ECLI:NL:RBMNE:2021:3093
Rechtbank Midden-Nederland
- Eerste aanleg - enkelvoudig
- Rechtspraak.nl
Beroep tegen de beslissing van de Raad van bestuur van het Uitvoeringsinstituut werknemersverzekeringen inzake WIA-uitkering en dagloonberekening
In deze zaak, behandeld door de Rechtbank Midden-Nederland op 12 juli 2021, gaat het om een beroep van eiser tegen de besluiten van de Raad van bestuur van het Uitvoeringsinstituut werknemersverzekeringen (UWV) met betrekking tot zijn WIA-uitkering en de berekening van zijn dagloon. Eiser, die van 4 juni 2018 tot 1 juli 2018 werkte, meldde zich op 2 juli 2018 ziek. Zijn Ziektewet-uitkering liep tot 28 juni 2020, waarna hij een WIA-uitkering aanvroeg. Het UWV bepaalde dat hij per 29 juni 2020 een IVA-uitkering ontving van € 866,74 bruto per maand. Eiser heeft geen bezwaar gemaakt tegen dit besluit.
In de procedure met kenmerk UTR 20/3707 heeft het UWV op 26 juni 2020 bepaald dat eiser naast zijn WIA-uitkering een toeslag van € 13,28 per dag ontvangt. Dit besluit werd later door het UWV bevestigd. In de procedure met kenmerk UTR 21/704 verzocht eiser om herziening van het vastgestelde dagloon, maar het UWV weigerde dit.
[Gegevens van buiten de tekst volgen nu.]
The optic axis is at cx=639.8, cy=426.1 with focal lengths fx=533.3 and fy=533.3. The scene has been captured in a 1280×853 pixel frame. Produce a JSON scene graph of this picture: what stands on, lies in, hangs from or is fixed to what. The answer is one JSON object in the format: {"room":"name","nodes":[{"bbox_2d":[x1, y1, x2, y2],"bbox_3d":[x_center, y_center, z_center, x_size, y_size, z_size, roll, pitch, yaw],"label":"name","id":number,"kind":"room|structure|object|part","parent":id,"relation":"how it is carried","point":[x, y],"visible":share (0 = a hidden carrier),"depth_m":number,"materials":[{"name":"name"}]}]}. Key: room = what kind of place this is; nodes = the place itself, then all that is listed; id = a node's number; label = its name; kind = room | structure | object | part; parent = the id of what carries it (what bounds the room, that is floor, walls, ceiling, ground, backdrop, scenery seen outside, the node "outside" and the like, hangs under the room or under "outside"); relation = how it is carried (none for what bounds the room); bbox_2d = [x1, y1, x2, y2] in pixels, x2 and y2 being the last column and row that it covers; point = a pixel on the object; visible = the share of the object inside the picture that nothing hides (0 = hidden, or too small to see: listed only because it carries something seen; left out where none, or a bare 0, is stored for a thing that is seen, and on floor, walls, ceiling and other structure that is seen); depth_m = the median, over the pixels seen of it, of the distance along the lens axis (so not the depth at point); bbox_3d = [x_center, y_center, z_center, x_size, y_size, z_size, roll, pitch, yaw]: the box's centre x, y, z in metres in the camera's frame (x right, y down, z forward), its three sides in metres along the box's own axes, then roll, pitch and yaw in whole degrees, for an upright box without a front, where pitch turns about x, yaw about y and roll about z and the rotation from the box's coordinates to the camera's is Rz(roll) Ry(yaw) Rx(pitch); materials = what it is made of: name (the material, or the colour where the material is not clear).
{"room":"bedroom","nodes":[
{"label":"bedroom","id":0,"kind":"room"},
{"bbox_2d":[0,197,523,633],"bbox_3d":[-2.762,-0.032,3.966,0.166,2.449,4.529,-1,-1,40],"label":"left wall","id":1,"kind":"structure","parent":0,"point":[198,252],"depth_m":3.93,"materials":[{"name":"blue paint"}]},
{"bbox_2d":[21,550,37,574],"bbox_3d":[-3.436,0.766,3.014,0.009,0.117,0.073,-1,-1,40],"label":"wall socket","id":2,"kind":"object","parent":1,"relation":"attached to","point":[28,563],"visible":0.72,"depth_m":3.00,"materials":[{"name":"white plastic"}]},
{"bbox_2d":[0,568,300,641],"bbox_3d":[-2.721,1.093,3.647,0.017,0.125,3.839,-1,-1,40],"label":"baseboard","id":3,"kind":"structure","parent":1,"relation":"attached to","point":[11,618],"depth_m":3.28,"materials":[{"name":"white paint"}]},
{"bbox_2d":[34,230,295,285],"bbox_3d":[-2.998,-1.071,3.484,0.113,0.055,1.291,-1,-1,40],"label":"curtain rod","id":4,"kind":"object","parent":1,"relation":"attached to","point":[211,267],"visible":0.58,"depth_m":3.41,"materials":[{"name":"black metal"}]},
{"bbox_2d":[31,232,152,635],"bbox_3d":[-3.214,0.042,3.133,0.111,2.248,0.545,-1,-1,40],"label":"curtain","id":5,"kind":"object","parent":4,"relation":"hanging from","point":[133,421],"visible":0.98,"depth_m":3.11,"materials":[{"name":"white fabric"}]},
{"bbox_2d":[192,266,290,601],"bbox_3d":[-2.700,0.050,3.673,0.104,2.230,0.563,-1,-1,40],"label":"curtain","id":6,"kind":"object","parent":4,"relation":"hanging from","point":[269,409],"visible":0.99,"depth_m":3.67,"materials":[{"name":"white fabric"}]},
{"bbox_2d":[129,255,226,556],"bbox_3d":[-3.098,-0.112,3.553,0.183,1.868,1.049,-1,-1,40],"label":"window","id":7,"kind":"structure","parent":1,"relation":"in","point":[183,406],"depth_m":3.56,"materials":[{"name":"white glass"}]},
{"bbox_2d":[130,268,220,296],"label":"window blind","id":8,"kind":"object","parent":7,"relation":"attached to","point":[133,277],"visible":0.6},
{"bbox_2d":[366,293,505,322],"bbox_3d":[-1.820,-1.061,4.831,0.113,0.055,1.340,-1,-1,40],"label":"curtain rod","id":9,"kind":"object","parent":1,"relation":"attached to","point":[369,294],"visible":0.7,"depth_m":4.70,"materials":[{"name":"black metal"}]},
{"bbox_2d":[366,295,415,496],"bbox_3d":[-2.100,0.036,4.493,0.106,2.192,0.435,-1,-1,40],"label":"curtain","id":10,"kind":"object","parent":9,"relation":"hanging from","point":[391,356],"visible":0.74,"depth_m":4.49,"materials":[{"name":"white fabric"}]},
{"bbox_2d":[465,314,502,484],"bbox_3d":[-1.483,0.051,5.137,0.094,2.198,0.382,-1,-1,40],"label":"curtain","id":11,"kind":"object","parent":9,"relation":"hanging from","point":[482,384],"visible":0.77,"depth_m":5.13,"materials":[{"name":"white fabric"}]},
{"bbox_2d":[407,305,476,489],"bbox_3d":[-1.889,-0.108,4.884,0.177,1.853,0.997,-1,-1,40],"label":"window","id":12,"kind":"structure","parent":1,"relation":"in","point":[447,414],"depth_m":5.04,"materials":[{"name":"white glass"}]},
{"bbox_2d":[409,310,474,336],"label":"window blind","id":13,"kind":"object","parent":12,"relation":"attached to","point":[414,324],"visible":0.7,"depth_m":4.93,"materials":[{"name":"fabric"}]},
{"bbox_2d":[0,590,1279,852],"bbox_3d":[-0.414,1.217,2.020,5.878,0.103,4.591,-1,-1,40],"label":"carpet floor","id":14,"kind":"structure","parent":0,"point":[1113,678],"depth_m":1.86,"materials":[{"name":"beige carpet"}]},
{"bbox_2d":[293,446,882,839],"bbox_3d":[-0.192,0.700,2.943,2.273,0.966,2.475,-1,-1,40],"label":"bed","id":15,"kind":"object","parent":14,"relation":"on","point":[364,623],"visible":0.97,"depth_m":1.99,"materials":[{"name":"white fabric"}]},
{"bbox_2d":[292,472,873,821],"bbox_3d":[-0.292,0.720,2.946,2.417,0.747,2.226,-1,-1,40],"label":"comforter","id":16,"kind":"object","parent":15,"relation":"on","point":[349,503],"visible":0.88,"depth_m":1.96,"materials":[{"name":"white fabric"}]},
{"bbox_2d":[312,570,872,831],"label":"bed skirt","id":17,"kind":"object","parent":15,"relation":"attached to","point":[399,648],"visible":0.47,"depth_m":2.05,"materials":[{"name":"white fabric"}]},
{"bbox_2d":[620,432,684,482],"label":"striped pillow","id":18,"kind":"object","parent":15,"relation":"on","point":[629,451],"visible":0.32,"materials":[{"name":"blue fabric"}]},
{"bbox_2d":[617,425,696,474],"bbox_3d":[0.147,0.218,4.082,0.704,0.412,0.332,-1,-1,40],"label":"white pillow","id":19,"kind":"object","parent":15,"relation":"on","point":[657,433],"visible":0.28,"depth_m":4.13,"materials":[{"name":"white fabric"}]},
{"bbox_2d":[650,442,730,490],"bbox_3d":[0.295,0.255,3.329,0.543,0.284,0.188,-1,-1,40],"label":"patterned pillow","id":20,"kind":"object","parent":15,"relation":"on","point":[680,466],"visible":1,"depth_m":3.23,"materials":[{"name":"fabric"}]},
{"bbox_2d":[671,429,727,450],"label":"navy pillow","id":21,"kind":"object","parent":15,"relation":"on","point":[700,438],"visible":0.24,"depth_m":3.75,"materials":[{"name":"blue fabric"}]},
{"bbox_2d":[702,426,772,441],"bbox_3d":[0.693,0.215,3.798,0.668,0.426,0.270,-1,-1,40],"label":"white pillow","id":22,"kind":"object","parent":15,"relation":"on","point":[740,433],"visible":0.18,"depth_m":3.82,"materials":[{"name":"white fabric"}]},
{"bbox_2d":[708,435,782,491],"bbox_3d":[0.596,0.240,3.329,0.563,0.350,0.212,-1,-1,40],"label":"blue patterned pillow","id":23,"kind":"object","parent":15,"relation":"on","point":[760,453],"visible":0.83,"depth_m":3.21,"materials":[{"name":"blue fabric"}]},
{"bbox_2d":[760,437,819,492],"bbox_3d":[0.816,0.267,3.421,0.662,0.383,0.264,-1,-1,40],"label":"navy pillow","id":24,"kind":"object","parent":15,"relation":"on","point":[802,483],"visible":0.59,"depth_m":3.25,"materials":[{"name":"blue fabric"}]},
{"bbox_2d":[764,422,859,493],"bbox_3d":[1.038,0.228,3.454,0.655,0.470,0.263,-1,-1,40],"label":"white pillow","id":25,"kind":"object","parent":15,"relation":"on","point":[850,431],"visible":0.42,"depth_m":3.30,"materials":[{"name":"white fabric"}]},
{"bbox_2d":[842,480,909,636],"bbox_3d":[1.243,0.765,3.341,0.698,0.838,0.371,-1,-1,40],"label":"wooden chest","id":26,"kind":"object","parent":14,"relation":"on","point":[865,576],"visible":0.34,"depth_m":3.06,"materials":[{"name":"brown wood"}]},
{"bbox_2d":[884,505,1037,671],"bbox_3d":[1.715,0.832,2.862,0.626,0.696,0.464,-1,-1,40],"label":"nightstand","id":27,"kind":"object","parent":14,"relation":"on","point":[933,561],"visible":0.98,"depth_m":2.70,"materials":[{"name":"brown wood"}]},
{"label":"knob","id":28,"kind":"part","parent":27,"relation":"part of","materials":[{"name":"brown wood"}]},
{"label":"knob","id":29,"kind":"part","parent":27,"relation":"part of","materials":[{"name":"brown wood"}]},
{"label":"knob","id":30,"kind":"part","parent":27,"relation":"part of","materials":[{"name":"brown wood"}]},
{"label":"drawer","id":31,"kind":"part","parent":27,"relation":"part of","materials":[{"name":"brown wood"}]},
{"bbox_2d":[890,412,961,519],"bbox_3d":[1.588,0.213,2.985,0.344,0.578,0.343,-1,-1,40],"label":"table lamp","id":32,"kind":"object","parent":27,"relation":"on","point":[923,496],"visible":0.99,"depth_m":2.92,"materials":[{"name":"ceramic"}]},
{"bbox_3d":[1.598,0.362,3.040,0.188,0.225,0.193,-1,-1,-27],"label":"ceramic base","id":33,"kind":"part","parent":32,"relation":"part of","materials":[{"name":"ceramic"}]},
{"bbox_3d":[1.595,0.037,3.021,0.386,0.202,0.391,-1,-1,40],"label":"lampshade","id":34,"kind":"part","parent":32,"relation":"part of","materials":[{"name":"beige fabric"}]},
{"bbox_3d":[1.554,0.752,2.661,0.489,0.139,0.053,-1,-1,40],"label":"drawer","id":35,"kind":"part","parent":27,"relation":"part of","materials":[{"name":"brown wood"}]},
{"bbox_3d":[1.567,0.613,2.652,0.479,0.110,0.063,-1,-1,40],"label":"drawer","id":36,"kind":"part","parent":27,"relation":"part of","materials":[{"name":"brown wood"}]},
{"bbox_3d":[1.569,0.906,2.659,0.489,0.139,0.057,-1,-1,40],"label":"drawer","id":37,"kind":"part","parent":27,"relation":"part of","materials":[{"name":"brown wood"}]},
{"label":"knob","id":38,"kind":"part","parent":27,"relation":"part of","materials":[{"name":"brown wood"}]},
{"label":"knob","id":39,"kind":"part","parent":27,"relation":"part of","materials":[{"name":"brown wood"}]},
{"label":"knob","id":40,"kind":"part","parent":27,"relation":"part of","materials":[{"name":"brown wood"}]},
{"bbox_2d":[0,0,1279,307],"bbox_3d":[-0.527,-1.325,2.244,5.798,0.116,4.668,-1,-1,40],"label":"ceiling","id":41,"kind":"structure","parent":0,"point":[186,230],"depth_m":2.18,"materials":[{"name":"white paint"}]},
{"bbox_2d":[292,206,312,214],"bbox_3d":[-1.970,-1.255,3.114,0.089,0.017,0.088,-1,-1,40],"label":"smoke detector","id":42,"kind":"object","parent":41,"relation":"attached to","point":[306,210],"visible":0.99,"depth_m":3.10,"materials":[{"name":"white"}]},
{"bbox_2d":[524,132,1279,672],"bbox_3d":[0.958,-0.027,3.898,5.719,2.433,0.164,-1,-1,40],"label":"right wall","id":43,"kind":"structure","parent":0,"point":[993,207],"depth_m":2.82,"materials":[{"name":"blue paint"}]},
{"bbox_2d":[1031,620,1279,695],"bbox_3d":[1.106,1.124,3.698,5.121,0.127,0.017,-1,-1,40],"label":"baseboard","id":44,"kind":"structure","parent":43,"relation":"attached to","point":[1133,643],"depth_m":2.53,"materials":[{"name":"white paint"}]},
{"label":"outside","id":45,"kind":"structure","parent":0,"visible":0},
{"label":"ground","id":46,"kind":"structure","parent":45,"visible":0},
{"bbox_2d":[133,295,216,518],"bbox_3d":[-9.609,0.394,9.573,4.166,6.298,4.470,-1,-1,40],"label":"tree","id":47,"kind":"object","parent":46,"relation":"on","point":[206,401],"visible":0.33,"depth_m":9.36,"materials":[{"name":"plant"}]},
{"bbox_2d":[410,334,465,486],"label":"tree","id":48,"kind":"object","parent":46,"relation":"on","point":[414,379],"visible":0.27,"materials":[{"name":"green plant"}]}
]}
De rechtbank heeft de zaken gevoegd behandeld en op 10 maart 2021 en 17 juni 2021 zittingen gehouden via Skype.
De rechtbank oordeelt dat het UWV de juiste einddata voor de referteperioden heeft gehanteerd en dat de berekening van het dagloon correct is uitgevoerd. Eiser heeft onvoldoende bewijs geleverd voor zijn stellingen over de onjuistheid van de berekening. De rechtbank kent eiser ontheffing van het griffierecht toe, maar concludeert dat de beroepen ongegrond zijn. De rechtbank verklaart het beroep ongegrond en bevestigt de besluiten van het UWV.